Sludge contained in watery mud or accumulated underwater has not previously been used as a material to elevate land for the construction or development of roads, levees or building lots, among other things, as this mud cracks and breaks easily when it dries.

Mori Institute for Environmental Technology, which is located in Shinjo, Yamagata Prefecture, developed the Bon Terrain method to recycle mud into a material that can be used securely for land elevation. This mud recycling technology is the achievement of more than twenty years’ research and development conducted primarily by Masato Mori, the director of Mori Institute for Environmental Technology, and Hiroshi Takahashi, a professor at the Graduate School of Environment Studies of Tohoku University.

“It is very troublesome to deal with mud during civil engineering works. It needs to be removed to create the foundations of buildings. On top of that, it is difficult to recycle it for refilling or land elevation,” says Mori. “Consequently, it has been usual to pay disposal fees to discard drenched mud and purchase the necessary amount of soil and sand for civil engineering works.”

To improve the structure of mud, the Bon Terrain method uses a fibrous mud conditioning material called “Bon Fiber,” which is made from specially processed waste newspaper as well as a cement-based curing agent.

When the two materials are injected into mud and mixed with it, the useless waste soil is transformed into a material whose quality is good enough to be used for land elevation. This is attributable to the excellent bond strength generated as a result of the complex blend of the fibrous agents contained in the Bon Fiber with mud particles. The erosion resistance (resistance to water erosion) of mud improved through the Bon Terrain method is approximately 10,000 times that of ordinary sandy soil (mud containing a greater proportion of sand).

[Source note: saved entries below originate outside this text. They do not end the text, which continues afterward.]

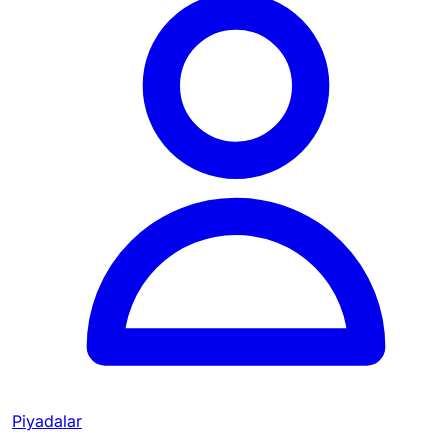
Piyadalar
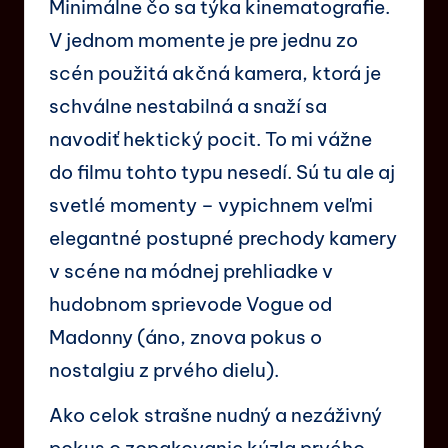
Minimálne čo sa týka kinematografie.
V jednom momente je pre jednu zo
scén použitá akčná kamera, ktorá je
schválne nestabilná a snaží sa
navodiť hektický pocit. To mi vážne
do filmu tohto typu nesedí. Sú tu ale aj
svetlé momenty – vypichnem veľmi
elegantné postupné prechody kamery
v scéne na módnej prehliadke v
hudobnom sprievode Vogue od
Madonny (áno, znova pokus o
nostalgiu z prvého dielu).
Ako celok strašne nudný a nezáživný
pokus o zopakovanie kúzla prvého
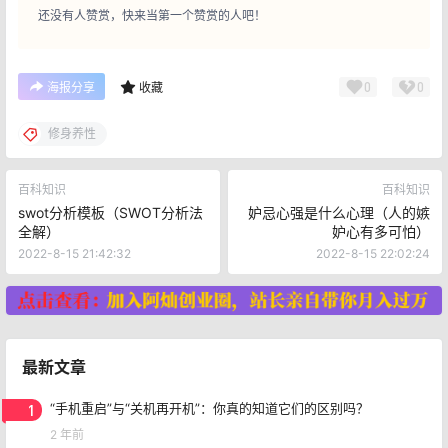
还没有人赞赏，快来当第一个赞赏的人吧！
0
0
海报分享
收藏
修身养性
百科知识
百科知识
swot分析模板（SWOT分析法
妒忌心强是什么心理（人的嫉
全解）
妒心有多可怕）
2022-8-15 21:42:32
2022-8-15 22:02:24
最新文章
1
“手机重启”与“关机再开机”：你真的知道它们的区别吗？
2 年前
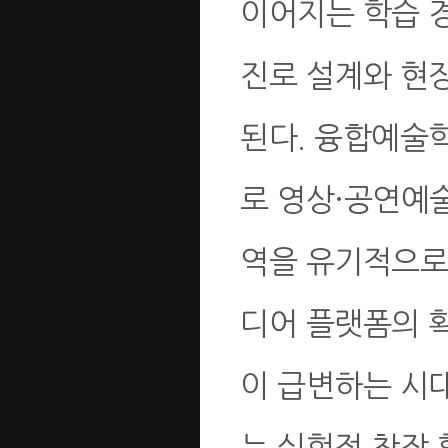
이어지는 학습 
진로 설계와 현
된다. 융합예술
로 영상·공연예술
역을 유기적으로
디어 플랫폼의 
이 급변하는 시
는 실험적 창작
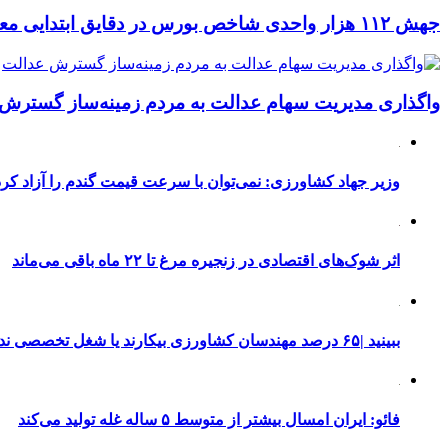
جهش ۱۱۲ هزار واحدی شاخص بورس در دقایق ابتدایی معاملات امروز
واگذاری مدیریت سهام عدالت به مردم زمینه‌ساز گسترش
وزیر جهاد کشاورزی: نمی‌توان با سرعت قیمت گندم را آزاد کرد
اثر شوک‌های اقتصادی در زنجیره مرغ تا ۲۲ ماه باقی می‌ماند
ببینید |۶۵ درصد مهندسان کشاورزی بیکارند یا شغل تخصصی ندارند
فائو: ایران امسال بیشتر از متوسط ۵ ساله غله تولید می‌کند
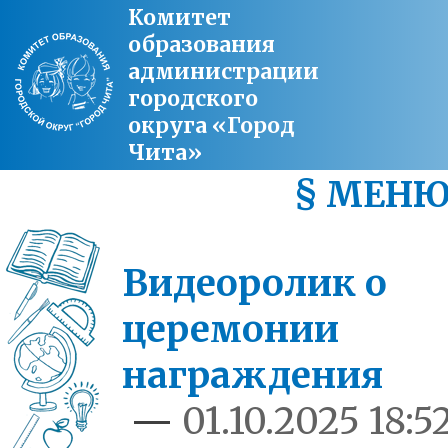
Комитет
образования
администрации
городского
округа «Город
Чита»
§ МЕН
Видеоролик о
церемонии
награждения
—
01.10.2025 18:5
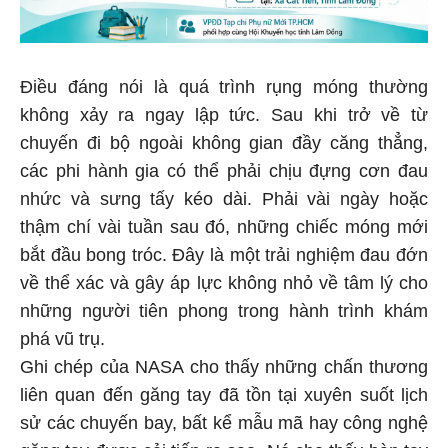
Điều đáng nói là quá trình rụng móng thường
không xảy ra ngay lập tức. Sau khi trở về từ
chuyến đi bộ ngoài không gian đầy căng thẳng,
các phi hành gia có thể phải chịu đựng cơn đau
nhức và sưng tấy kéo dài. Phải vài ngày hoặc
thậm chí vài tuần sau đó, những chiếc móng mới
bắt đầu bong tróc. Đây là một trải nghiệm đau đớn
về thể xác và gây áp lực không nhỏ về tâm lý cho
những người tiên phong trong hành trình khám
phá vũ trụ.
Ghi chép của NASA cho thấy những chấn thương
liên quan đến găng tay đã tồn tại xuyên suốt lịch
sử các chuyến bay, bất kể mẫu mã hay công nghệ
găng tay được cải tiến ra sao. Nó cho thấy bàn tay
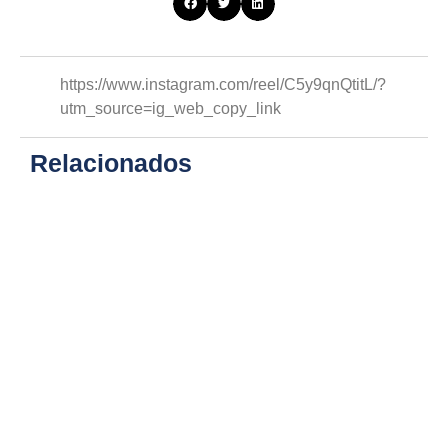
https://www.instagram.com/reel/C5y9qnQtitL/?
utm_source=ig_web_copy_link
Relacionados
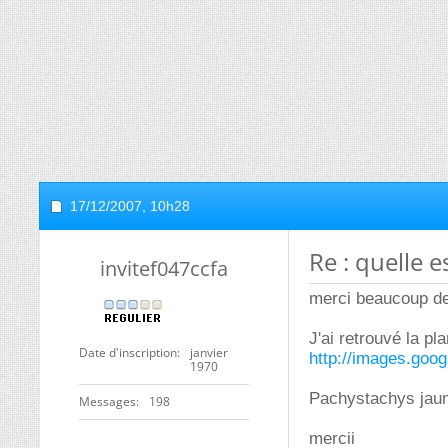
17/12/2007,
10h28
Re : quelle e
invitef047ccfa
merci beaucoup de 
J'ai retrouvé la pl
Date d'inscription
janvier
http://images.goo
1970
Pachystachys jaun
Messages
198
mercii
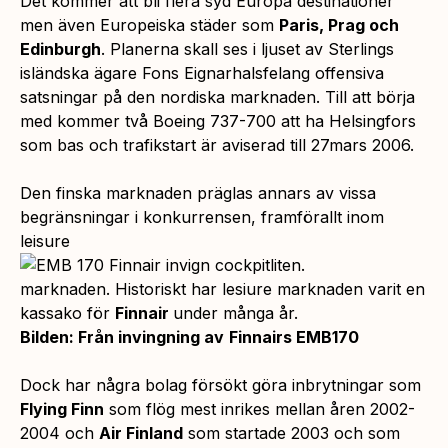
Det kommer att bli flera syd Europa destinationer
men även Europeiska städer som
Paris, Prag och
Edinburgh
. Planerna skall ses i ljuset av Sterlings
isländska ägare Fons Eignarhalsfelang offensiva
satsningar på den nordiska marknaden. Till att börja
med kommer två Boeing 737-700 att ha Helsingfors
som bas och trafikstart är aviserad till 27mars 2006.
Den finska marknaden präglas annars av vissa
begränsningar i konkurrensen, framförallt inom
leisure
marknaden. Historiskt har lesiure marknaden varit en
kassako för
Finnair
under många år.
Bilden: Från invingning av
Finnairs EMB170
Dock har några bolag försökt göra inbrytningar som
Flying Finn
som flög mest inrikes mellan åren 2002-
2004 och
Air Finland
som startade 2003 och som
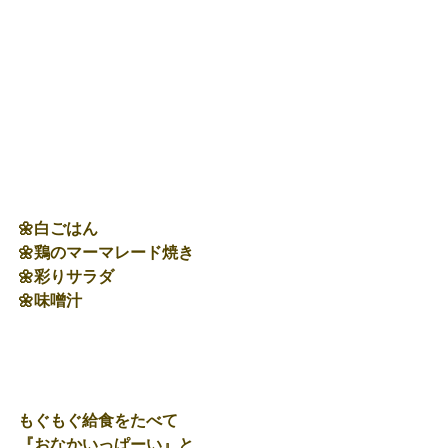
🌼白ごはん
🌼鶏のマーマレード焼き
🌼彩りサラダ
🌼味噌汁
もぐもぐ給食をたべて
『おなかいっぱーい』と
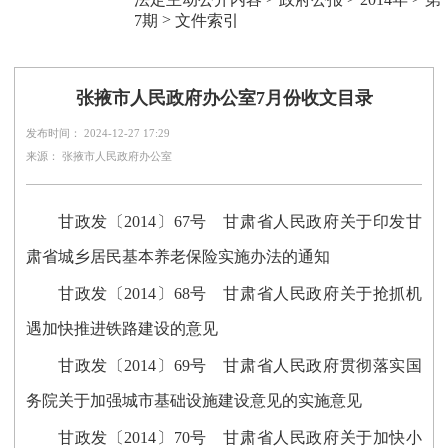
>
7期
文件索引
张掖市人民政府办公室7月份收文目录
发布时间： 2024-12-27 17:29
来源： 张掖市人民政府办公室
甘政发〔2014〕67号 甘肃省人民政府关于印发甘
肃省城乡居民基本养老保险实施办法的通知
甘政发〔2014〕68号 甘肃省人民政府关于抢抓机
遇加快推进铁路建设的意见
甘政发〔2014〕69号 甘肃省人民政府贯彻落实国
务院关于加强城市基础设施建设意见的实施意见
甘政发〔2014〕70号 甘肃省人民政府关于加快小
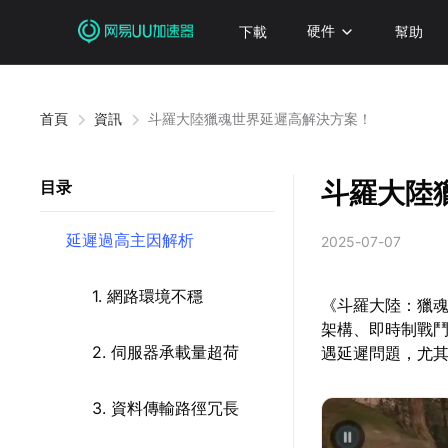
下載
硬件
幫助
首頁
資訊
斗羅大陸獵魂世界延遲高解決方案！
斗羅大陸
目录
延遲過高主因解析
2025-07-07
1. 網路環境不穩
《斗羅大陸：獵魂
架構、即時制戰
2. 伺服器承載量超荷
遇延遲問題，尤
3. 資料傳輸路徑冗長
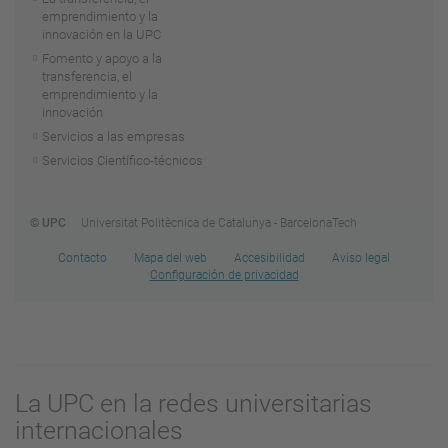
emprendimiento y la
innovación en la UPC
Fomento y apoyo a la
transferencia, el
emprendimiento y la
innovación
Servicios a las empresas
Servicios Científico-técnicos
© UPC
Universitat Politècnica de Catalunya - BarcelonaTech
Contacto
Mapa del web
Accesibilidad
Aviso legal
Configuración de privacidad
La UPC en la redes universitarias
internacionales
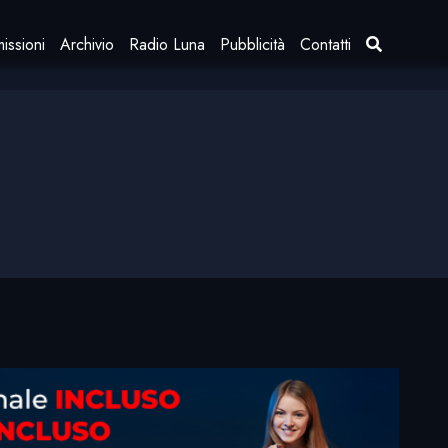
issioni
Archivio
Radio Luna
Pubblicità
Contatti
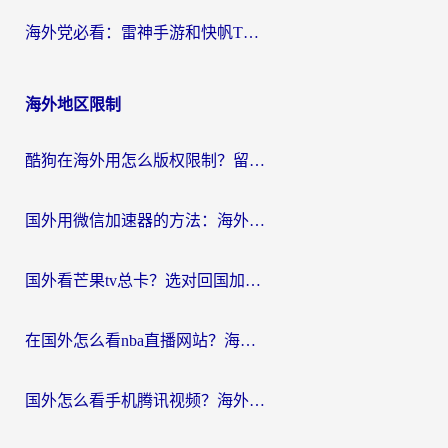
海外党必看：雷神手游和快帆TV版好用吗？3步选对回国加速器不踩坑
海外地区限制
酷狗在海外用怎么版权限制？留学生亲测：3步解决听国内音乐难题
国外用微信加速器的方法：海外党无缝连接国内生活的实用指南
国外看芒果tv总卡？选对回国加速器，轻松追《浪姐》不费劲
在国外怎么看nba直播网站？海外党专属体育观赛指南，告别地区限制！
国外怎么看手机腾讯视频？海外党亲测有效的追剧加速器选择指南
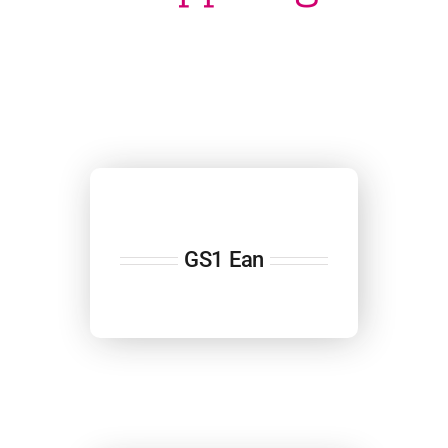
GS1 Ean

The Bon Terrain method was proven to be very effective in the reconstruction works following the Great East Japan Earthquakes that occurred in 2011. The tsunami generated by the Great Earthquake quickly flowed up rivers in Miyagi and Fukushima, the prefectures adjacent to Yamagata where Mori Institute for Environmental Technology is located, causing inundations in many places. It also brought a large amount of sludge with it. Additional flood damage was very likely to occur due to heavy rainfalls and other disasters unless the rivers were dredged and levees were elevated as soon as possible.

“The Bon Terrain method was indispensable for the work for achieving a rapid recovery from the Earthquake, because it improves the structure of mud dredged from riverbeds on the spot so that it can be utilized for land elevation,” says Mori. “With no additional expenses required for purchasing soil and discarding drenched mud, we also succeeded in reducing the large cost of land elevation compared to conventional methods.”

In addition, it was confirmed that liquefaction did not occur at all in the levees that had been built using the Bon Terrain method in Fukushima before the Great East Japan Earthquake, despite the strong tremors hitting them.

Today, the number of Bon Terrain method-based construction works totals 400 (630,000 cubic meters in terms of volume) in Japan, centered on the Tohoku Region that suffered significant damage in the Great East Japan Earthquake. The method has received a number of awards, including the METI (Minister of Economy, Trade and Industry) Minister’s Prize at the sixth Monodzukuri Nippon Grand Award 2015 in recognition of its contributions to curb environmental loads and reduce civil works costs by recycling mud that was previously worthless.

It used to be impossible to carry mud, which contains a lot of water, without using special vehicles such as vacuum trucks. However, waste soil improved using the Bon Terrain method can be carried by dump trucks or sand barges.

“We currently recycle mud on site. Going forward, we expect that we will more often see mud being removed from one location to be recycled in another location for land elevation,” says Mori. “We have tested a range of materials, but we have been unable to find better mud conditioning materials than Bon Fiber. The number of inquiries from overseas for technology transfer has recently increased rapidly. Going forward, we will respond to these inquiries proactively.”